The opioid crisis is driving government, healthcare providers, and health insurance companies to find new solutions and pathways for faster treatment. For example, in March, Pennsylvania Governor Tom Wolf waived prior authorization for buprenorphine, a medication-assisted treatment for opioid addiction often known by the brand name Suboxone. New Jersey Governor Chris Christie also waived prior authorization for buprenorphine, but his policy did not apply to people on Medicaid. The good news is that, as we wait for states to implement legislative or administrative solutions to this critical issue, we are piloting innovative solutions to improve access for patients.

In South Jersey, a joint initiative of the Addiction Medicine Program at Cooper Hospital; Project H.O.P.E., a federally qualified health clinic; a leading health insurance company; and the Camden Coalition of Healthcare Providers has activated a pilot program that issues a “gold card” for our partners to skip the prior authorization process and expedite our patients’ access to buprenorphine.

Prior authorization is an administrative process insurance companies require of doctors before they may prescribe buprenorphine. Waiving prior authorization means that doctors can prescribe this often life-saving medication without submitting paperwork and seeking permission.

Buprenorphine helps patients fight opioid addiction by reducing withdrawal symptoms. Unlike other prescription drugs to treat opioid addiction, buprenorphine requires neither a daily trip to a clinic, nor a full detox in order to initiate. Quicker access to treatments like buprenorphine can translate into saved lives.

Why is prior authorization a problem? Prior authorization can delay access to treatment by over a week. During this delay, individuals motivated enough to connect with outpatient treatment — sometimes after a catalytic moment such as an overdose, discharge from jail, or following a medical complication from injection drug use — are forced to wait for a medication that prevents the symptoms of withdrawal and enables relief from addiction. This is exactly the wrong time to postpone treatment.

Together with experts like Dr. Lynda Bascelli at Project H.O.P.E. and Dr. Kaitlan Baston at Cooper Addiction Medicine, we have helped patients with complex health and social needs recover from opioid addiction through multiple programs. Dr. Baston referred Christine to our Camden Delivers pilot for women fighting addiction while pregnant, and we were able to help her secure housing and support. Working with Dr. Bascelli, our care management team is helping Charlie get back on track after a life on and off heroin and in and out of jail. Charlie and Christine are both doing well today and following their care plans with the help of medication-assisted treatment.
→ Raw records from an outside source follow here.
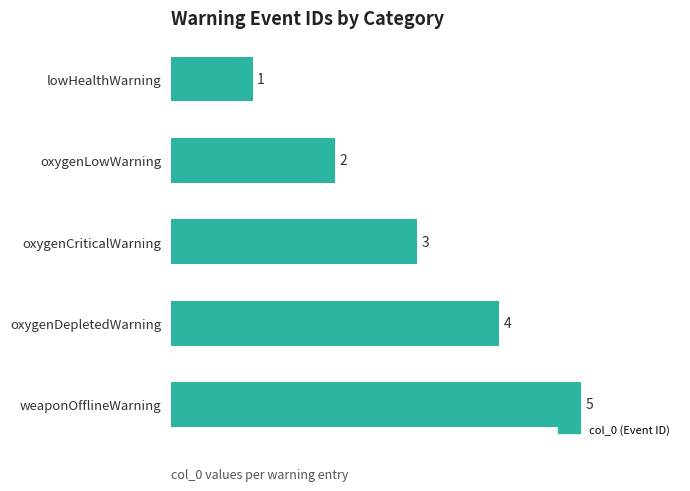

What is the sum of the values at weaponOfflineWarning and lowHealthWarning?

6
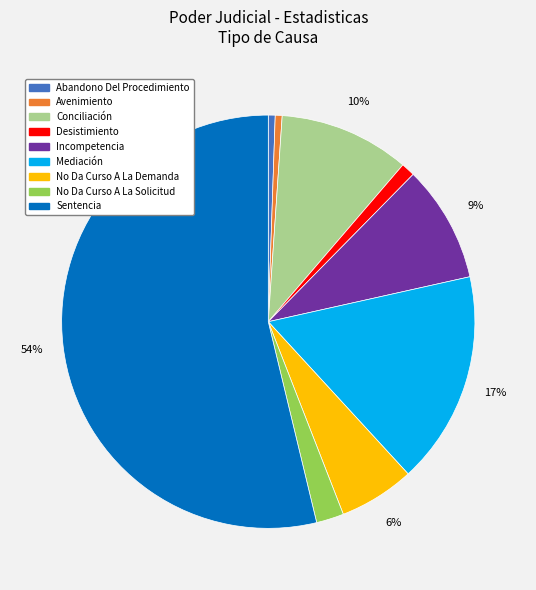

Which category accounts for the majority?

Sentencia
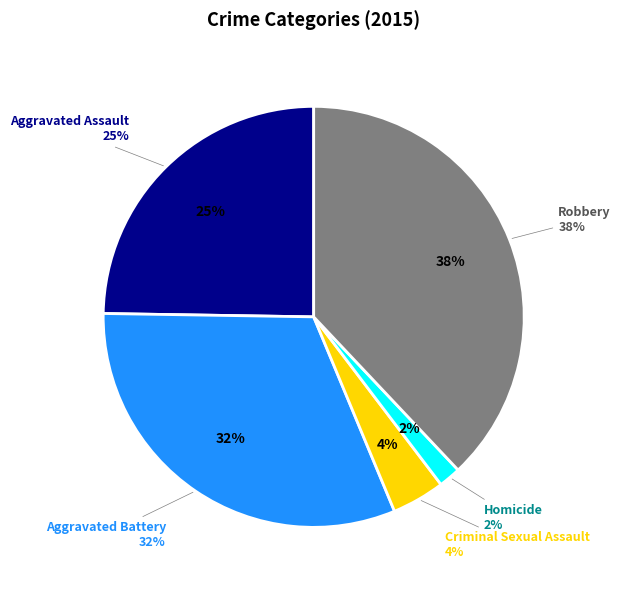

Which slice is the largest?

Robbery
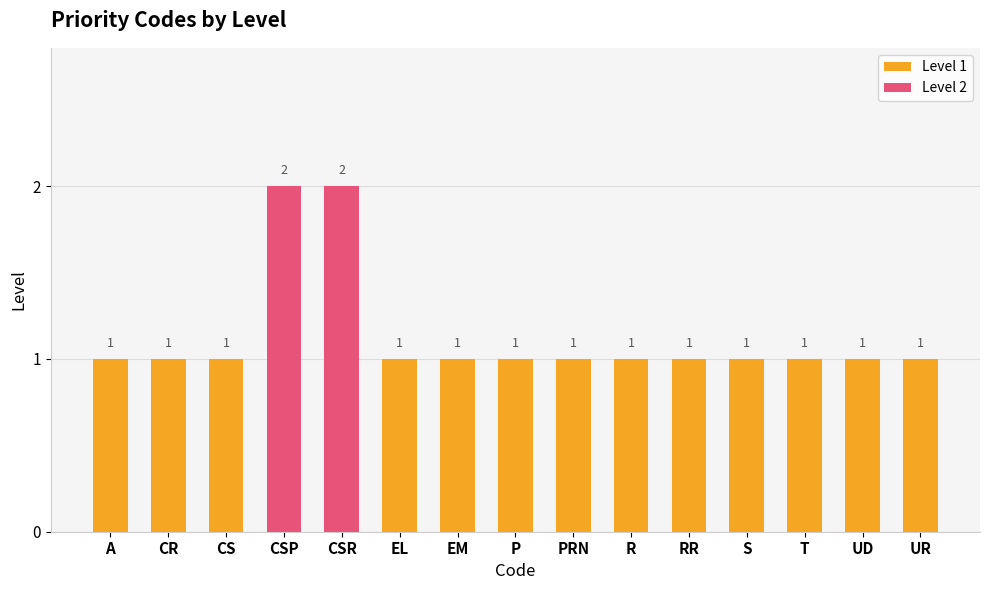

Are the bars grouped side by side (vs. stacked)?

No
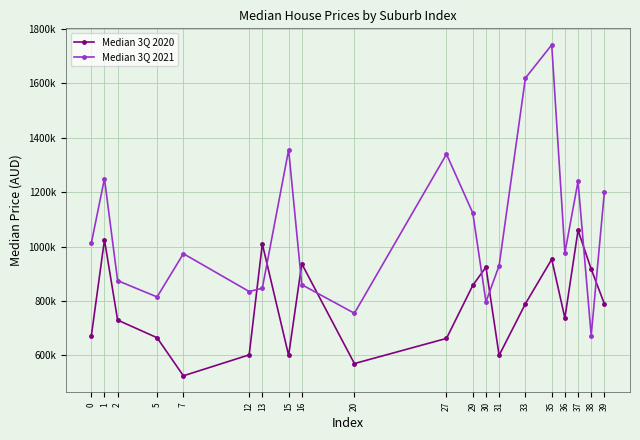

Is this an area chart (filled region under the line)?

No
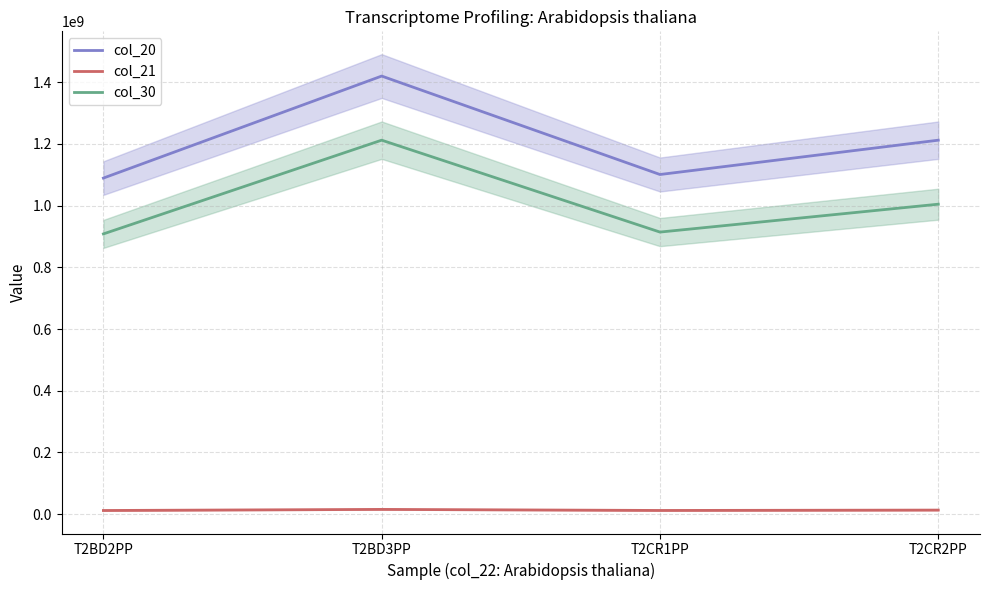

True or false: col_20 and col_21 intersect in this chart.

False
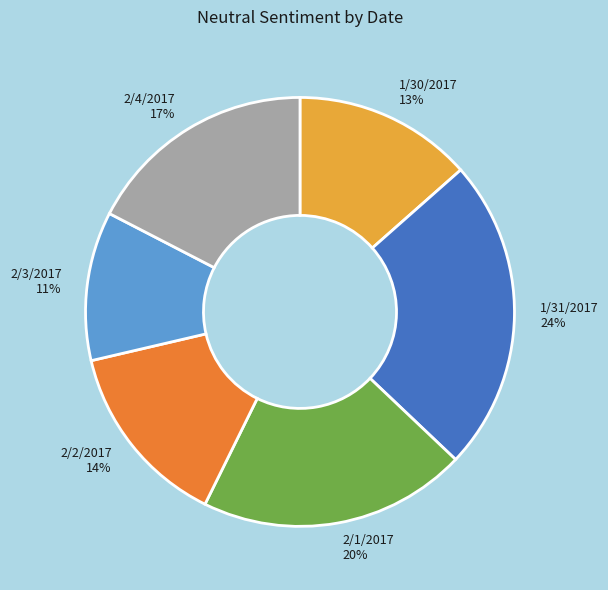

To the nearest percent, what percentage of the pie is 2/2/2017?

14%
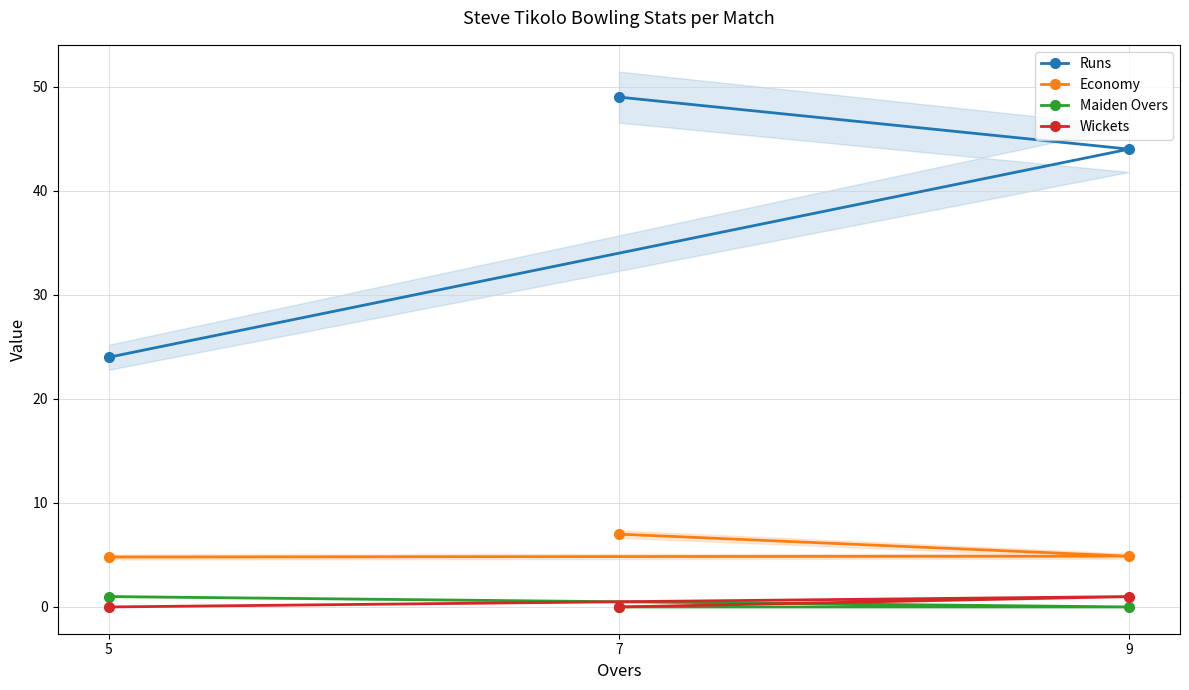

What is the average value of the Wickets series?

0.3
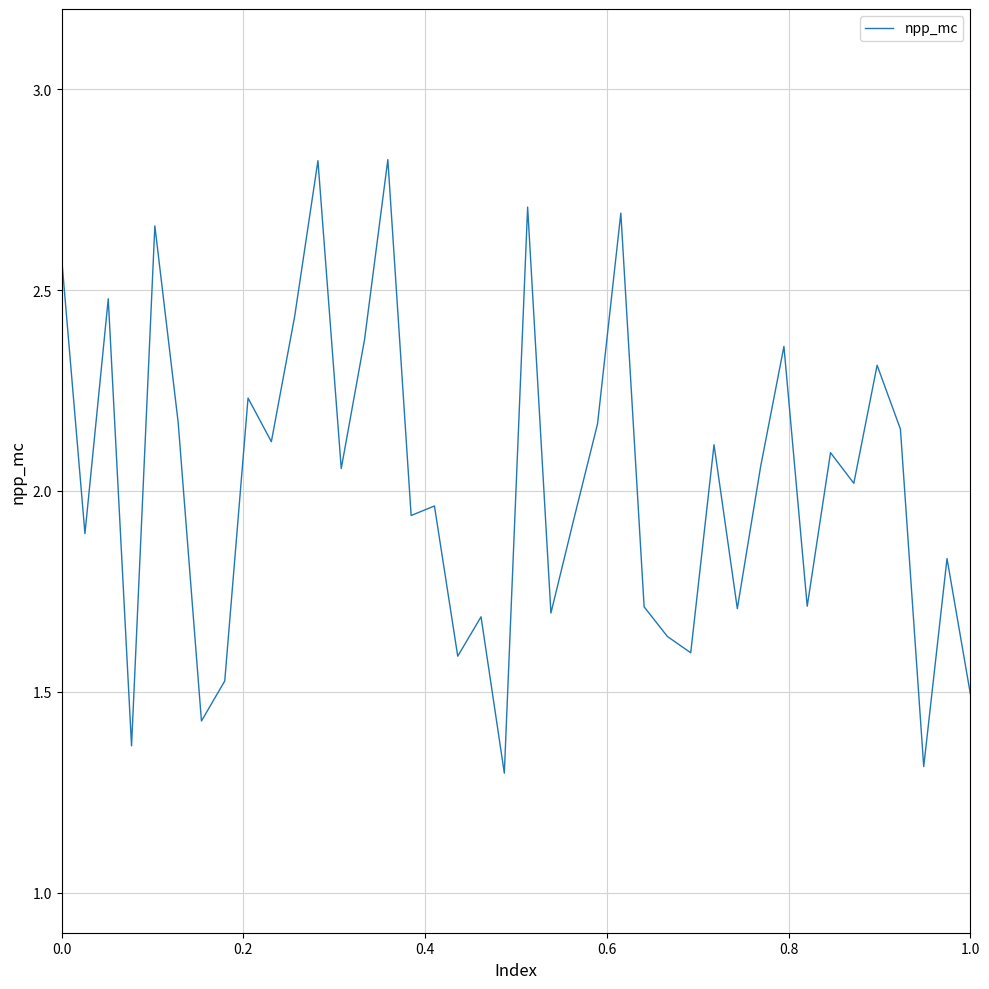

What is the minimum value shown in the chart?

1.3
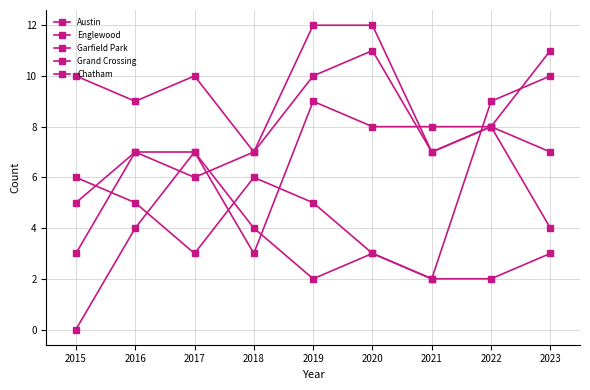

Rank the series by their maximum value, from lowest to highest.

Chatham, Englewood, Grand Crossing, Austin, Garfield Park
Christine’s one-year old son is walking and learning to talk.

The vision for the Suboxone Gold Card program is that the disciplined teamwork between the insurance company and the providers on the ground will lead to a scalable, replicable program that allows the insurer to waive the prior authorization for any buprenorphine prescriber who meets a one-time set of criteria. Of course, a gold card program alone will not fix the opioid crisis. Truly addressing the problem will take much more than that. However, finding new ways for healthcare providers and health insurance companies to work alongside — and not against — each other will be an important part of the solution.